Context rot is the practitioner term for the systematic degradation of LLM performance as the input window fills up. The terminology is community-converged rather than academic — Drew Breunig's 2025 piece "How Long Contexts Fail" is widely cited as the post that popularized the phrase, building on a research thread that goes back to Liu et al.'s 2023 paper "Lost in the Middle: How Language Models Use Long Contexts".
The phenomenon is real, well-documented, and one of the most important things to understand about long-context applications.
The core finding
Liu et al. ran a clean test: bury a single relevant passage inside a long context full of unrelated distractors, ask the model to find it, and chart accuracy against the passage's position. The result was a U-shaped curve. Models reliably retrieved the passage when it sat near the beginning or the end of the context. Accuracy dropped sharply when it sat in the middle, even at lengths the model was supposedly trained to handle.
Three pieces of that result matter:
- The drop is sharp, not gradual. The middle of a long context behaves as if it is not really there.
- More distractors makes it worse, not just longer documents. Filling the window with marginally-related text hurts retrieval of the relevant text.
- Models within their official context window can still fail. Advertised window length is not the same as the length at which the model actually uses every token.
This held across GPT-3.5, GPT-4, and the open-weight models tested at the time. Follow-up work through 2024–2026 has confirmed the effect on every generation since, with the severity decreasing for models trained with explicit long-context objectives.
The broader failure family
"Context rot" extends the position effect into a family of related failures that all get worse as the window grows:
- Position bias — the U-shaped curve. Edges of the context get more attention than the middle.
- Distractor sensitivity — more irrelevant material in the window depresses accuracy on the relevant material.
- Instruction drift — system-prompt rules get followed less reliably as the conversation grows long. The model "forgets" constraints that were stated 30k tokens ago.
- Tool-result blindness — in agent loops, observations from earlier tool calls become less likely to influence the next decision the further back they are.
- Coherence loss — long generation in long contexts starts to repeat, drift, or contradict earlier content.
These are not separate bugs. They share a common cause: attention is a finite resource and gets diluted across the context.
What modern long-context training changes
Frontier models in 2026 (Gemini 2.x with its million-token window, Claude 4.x, Llama 4 with its experimental 10M-token configuration) have been explicitly trained for long-context retention and use specialized attention patterns to mitigate the failure modes above.
The honest picture:
- Long-context-tuned models do markedly better on needle-in-a-haystack at long lengths than the 2023 generation did.
- The U-shaped position curve is flatter but not flat.
- The advertised maximum context still over-states the practically reliable length. For most retrieval-heavy tasks, a model rated to a million tokens has a comfortable working zone well below that.

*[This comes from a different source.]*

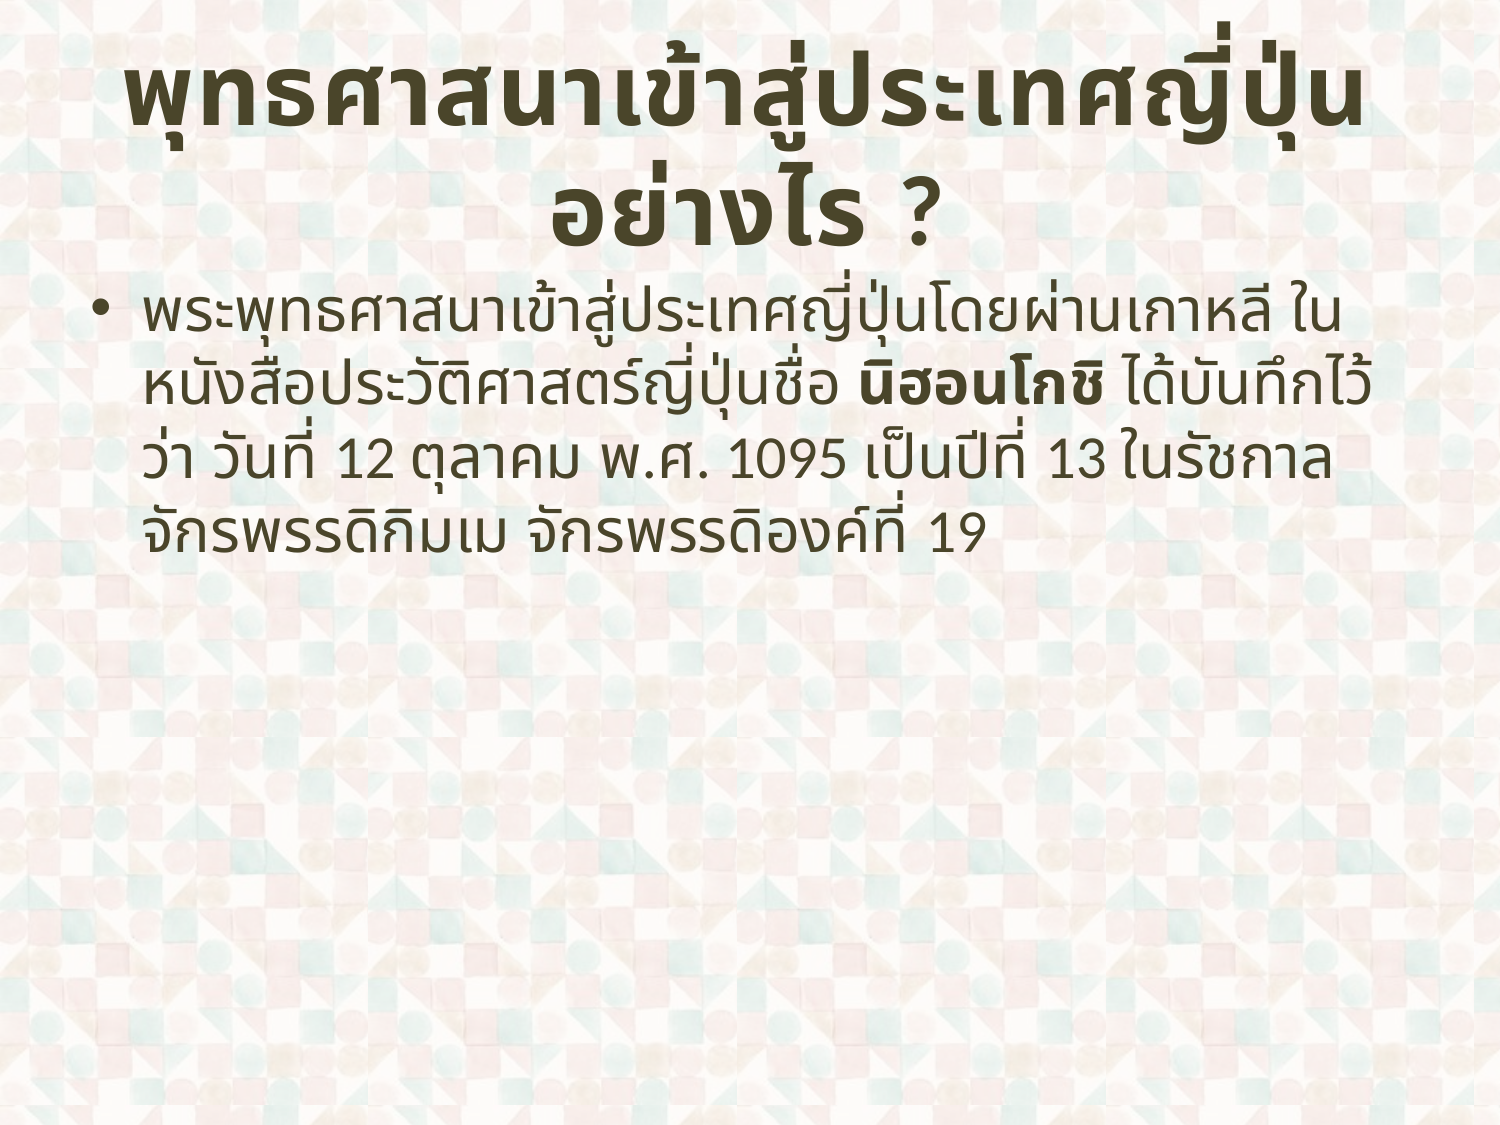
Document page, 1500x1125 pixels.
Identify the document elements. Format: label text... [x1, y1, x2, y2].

list พระพุทธศาสนาเข้าสู่ประเทศญี่ปุ่นโดยผ่านเกาหลี ในหนังสือประวัติศาสตร์ญี่ปุ่นชื่อ นิฮอนโกชิ ได้บันทึกไว้ว่า วันที่ 12 ตุลาคม พ.ศ. 1095 เป็นปีที่ 13 ในรัชกาลจักรพรรดิกิมเม จักรพรรดิองค์ที่ 19 [75, 262, 1425, 622]
title พุทธศาสนาเข้าสู่ประเทศญี่ปุ่นอย่างไร ? [75, 45, 1418, 247]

- Performance on synthetic needle tests overstates performance on real tasks. The synthetic tests use a single hidden fact against neutral filler; real applications have multiple relevant pieces, distractors that look relevant, and questions that require reasoning across positions.
The practical conclusion stays the same as it has been since 2023: fewer tokens is usually better than more.
How to fight context rot
The defenses are exactly the techniques covered elsewhere in this cluster, and they compound:
- Aggressive selection. Send the model the few passages it actually needs, not every plausibly-relevant one. See how-to-choose-what-goes-in-the-context-window.
- Edge placement. Put critical instructions at the top, critical questions at the bottom. The middle is for material the model uses less reliably anyway.
- Compaction. In long conversations, summarize old turns rather than carrying them verbatim. See memory-systems-for-llm-apps.
- Re-statement. When a rule needs to hold across many turns, restate it in the user message near the point of action, not just in a system message 50k tokens earlier.
- Stress test before shipping. Run a needle-in-a-haystack battery at your actual deployment length. If the model is unreliable at that length, drop the length or pick a different model.
Context rot is one of the few failure modes where the technique that fixes it (use less context) is also the technique that makes the rest of your stack cheaper and faster. It is genuinely free engineering to take seriously.